Sergei Mikhailovich Prokudin-Gorskii was a Russian photographer before color printing was available.
He took exposures of scenes with a red, green, and blue filter. Using image processing techniques,
we can align the glass plate images to produce a color image from the three channels!
Below, you can see three examples of these RGB glass plate negatives.
Here is a comparison of brute force searching for alignment on small images; all images were searched over [-15, 15] pixels.
The left is a naive combination of channels with no alignment.
The middle uses Euclidean distance to score green and red channels compared to the blue channel.
The right uses cropping to improve scoring, making the alignment more robust to noise at the edges.
Euclidean distance is the L2-norm, ie. \( (\sum |x^2|)^{\frac{1}{2}} \).
What happens if you use different p-norms?
Well, turns out not that much. These images were generated with 5% cropping.
Note that the images above are relatively small: the cathedral dimensions are 390 x 341 = 132,990 pixels.
Consider the large image of Emir: its dimensions are 3,702 x 3,209 = 11,879,718.
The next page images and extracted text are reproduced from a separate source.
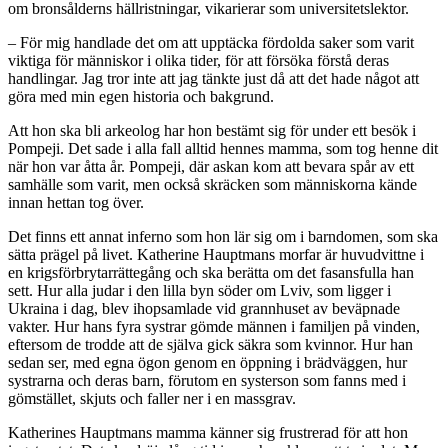
om bronsålderns hällristningar, vikarierar som universitetslektor.
– För mig handlade det om att upptäcka fördolda saker som varit
viktiga för människor i olika tider, för att försöka förstå deras
handlingar. Jag tror inte att jag tänkte just då att det hade något att
göra med min egen historia och bakgrund.
Att hon ska bli arkeolog har hon bestämt sig för under ett besök i
Pompeji. Det sade i alla fall alltid hennes mamma, som tog henne dit
när hon var åtta år. Pompeji, där askan kom att bevara spår av ett
samhälle som varit, men också skräcken som människorna kände
innan hettan tog över.
Det finns ett annat inferno som hon lär sig om i barndomen, som ska
sätta prägel på livet. Katherine Hauptmans morfar är huvudvittne i
en krigsförbrytarrättegång och ska berätta om det fasansfulla han
sett. Hur alla judar i den lilla byn söder om Lviv, som ligger i
Ukraina i dag, blev ihopsamlade vid grannhuset av beväpnade
vakter. Hur hans fyra systrar gömde männen i familjen på vinden,
eftersom de trodde att de själva gick säkra som kvinnor. Hur han
sedan ser, med egna ögon genom en öppning i brädväggen, hur
systrarna och deras barn, förutom en systerson som fanns med i
gömstället, skjuts och faller ner i en massgrav.
Katherines Hauptmans mamma känner sig frustrerad för att hon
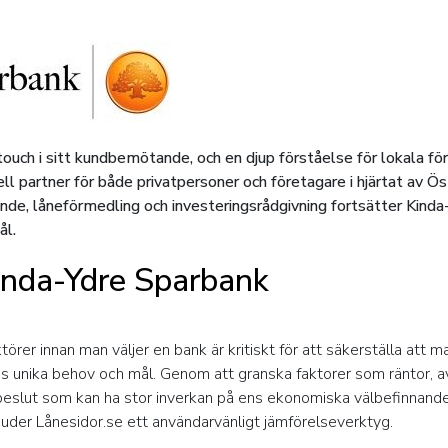
ouch i sitt kundbemötande, och en djup förståelse för lokala för
siell partner för både privatpersoner och företagare i hjärtat av
ande, låneförmedling och investeringsrådgivning fortsätter Kinda
ål.
Kinda-Ydre Sparbank
ktörer innan man väljer en bank är kritiskt för att säkerställa att 
 unika behov och mål. Genom att granska faktorer som räntor, avg
beslut som kan ha stor inverkan på ens ekonomiska välbefinnande p
uder Lånesidor.se ett användarvänligt jämförelseverktyg.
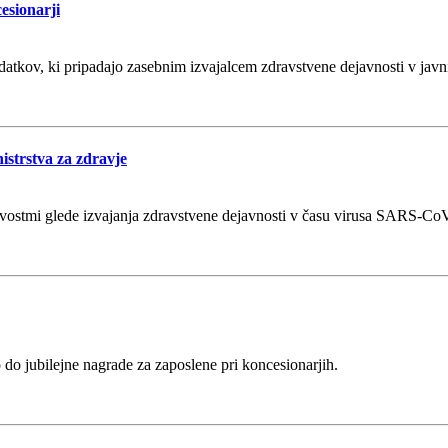
esionarji
datkov, ki pripadajo zasebnim izvajalcem zdravstvene dejavnosti v javn
nistrstva za zdravje
stmi glede izvajanja zdravstvene dejavnosti v času virusa SARS-CoV-2 
 do jubilejne nagrade za zaposlene pri koncesionarjih.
Not only is this approximately 90 times as many pixels (meaning that each brute-forced alignment does 90 times the work!),
a brute force search needs to search over more alignments.
Before, the small images searched over [-15, 15], a 4% shift in all cardinal directions, which works out to 900 different alignments.
A 4% shift on Emir would be [-150, 150], working out to 90,000 different alignments— 100 times as many!
This is mostly because of the "square-cube" law idea (except for line-square, 1d to 2d). When increasing the sides of the image by 10 times, the
amount of work is increased by 100.
In this case, we're affected even more! 10x to the image side length works out to 10,000x the work
(100x the alignments, each of which searches 100x pixels.)